Whenever he gets fired from work, he stays home, eats canned ravioli, and is an outright bum. He lets his first wife, Petal Bear walk all over him. Although in the beginning he allows others to walk all over him, he gradually grows past that throughout the book. For example, in the end, he keeps a steady job, and even becomes the top editor of the newspaper. He also remarries to become a happier individual. He becomes a totally different person.
At the start, Proulx shows us the stupidity of Quoyle. Among the things that Partridge, Quoyle's first friend, told Quoyle about his article Partridge said, "It's like reading cement. Too long. (21)" Partridge went on for about five more minutes about how Quoyle could improve his writing. However, after he moves to Newfoundland, a spectacular change occurs in his writing. He suddenly becomes smart. He fills it with active verbs. His stories become much more interesting. The reader notices his writing in the Gammy Bird improve substantially. The reader loves the new Quoyle at the end of the book.
In the beginning, because we have a downtrodden man as the protagonist, it would only make sense that he surrounds himself by people that trod him down more. After he quickly falls for the erotic provocations of Petal Bear, she told him when they were in bed together, "My God, that's the biggest one yet, (28)" showing the careful reader that she sleeps with many men, not .

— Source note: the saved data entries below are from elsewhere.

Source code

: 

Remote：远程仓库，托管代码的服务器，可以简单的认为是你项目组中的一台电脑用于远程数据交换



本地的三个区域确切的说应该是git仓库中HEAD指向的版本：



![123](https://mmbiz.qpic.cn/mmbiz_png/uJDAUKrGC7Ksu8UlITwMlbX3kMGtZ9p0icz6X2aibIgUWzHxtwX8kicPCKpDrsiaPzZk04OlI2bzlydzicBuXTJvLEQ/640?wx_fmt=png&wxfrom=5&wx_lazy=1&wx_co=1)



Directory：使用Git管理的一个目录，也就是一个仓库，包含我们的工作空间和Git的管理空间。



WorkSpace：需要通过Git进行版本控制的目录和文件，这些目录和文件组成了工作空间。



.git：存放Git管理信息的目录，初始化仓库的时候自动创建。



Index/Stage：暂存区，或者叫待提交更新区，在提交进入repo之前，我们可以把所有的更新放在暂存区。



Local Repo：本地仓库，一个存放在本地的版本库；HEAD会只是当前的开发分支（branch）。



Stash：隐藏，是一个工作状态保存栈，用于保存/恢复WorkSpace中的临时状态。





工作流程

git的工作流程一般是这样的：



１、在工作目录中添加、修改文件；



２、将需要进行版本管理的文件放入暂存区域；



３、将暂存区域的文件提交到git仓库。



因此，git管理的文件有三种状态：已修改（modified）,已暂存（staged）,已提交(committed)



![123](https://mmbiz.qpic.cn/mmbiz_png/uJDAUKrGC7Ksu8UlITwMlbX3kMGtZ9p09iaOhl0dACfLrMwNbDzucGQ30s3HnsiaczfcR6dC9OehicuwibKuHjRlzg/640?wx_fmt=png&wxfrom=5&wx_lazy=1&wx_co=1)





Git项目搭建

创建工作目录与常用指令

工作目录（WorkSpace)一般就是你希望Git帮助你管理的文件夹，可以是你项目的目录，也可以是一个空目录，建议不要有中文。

just with Quoyle. All that he got out of the six years of their marriage was "sadness and misery." Petal forgot his birthday all six years except one time when she gave him an egg from the refrigerator. (299) Proulx also wrote, "It was not Quoyle's chin she hated." Quoyle's chin serves as a symbol for his pirate, thieving, double-timing ancestors. Perhaps Petal and his and his ancestors share a few common qualities since she symbolically does not hate them, although almost everyone else in the novel does.